WORK TO COMPLETE -
Your answer is a number only: how many lines in the data below contain "still"?

DATA -
━━━━━━━━
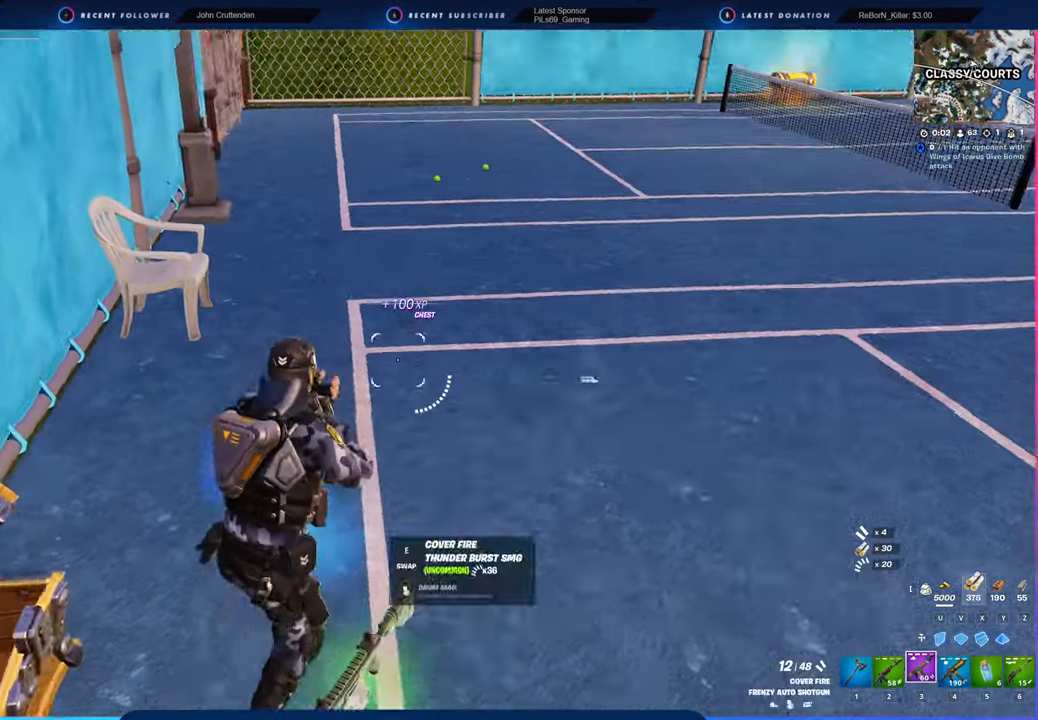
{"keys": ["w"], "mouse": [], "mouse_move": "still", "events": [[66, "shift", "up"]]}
━━━━━━━━
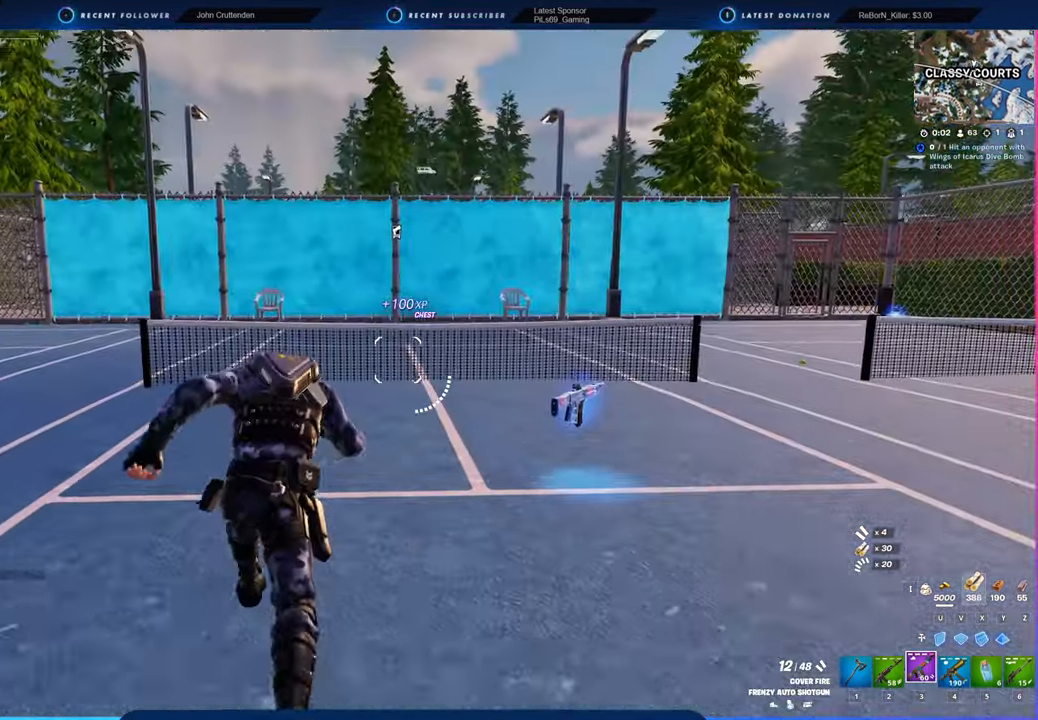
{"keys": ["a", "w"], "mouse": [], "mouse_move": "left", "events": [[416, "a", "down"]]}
━━━━━━━━
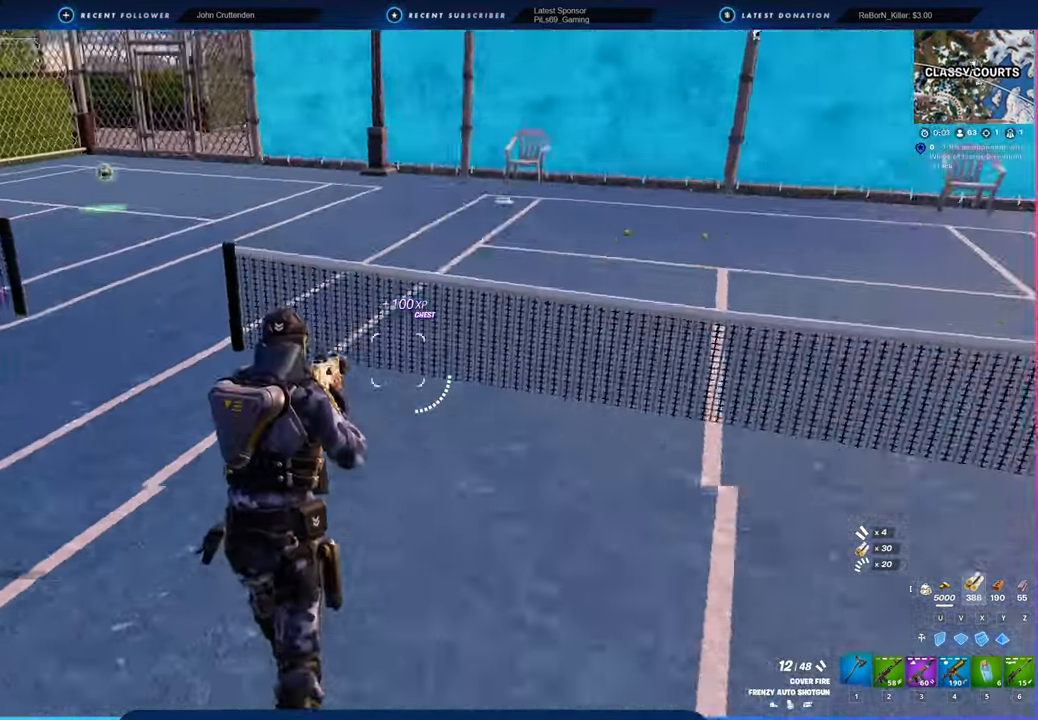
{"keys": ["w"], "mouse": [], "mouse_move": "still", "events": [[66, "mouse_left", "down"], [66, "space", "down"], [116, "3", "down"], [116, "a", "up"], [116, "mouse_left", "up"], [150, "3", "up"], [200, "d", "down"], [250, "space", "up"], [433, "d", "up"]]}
━━━━━━━━
RESULT -
2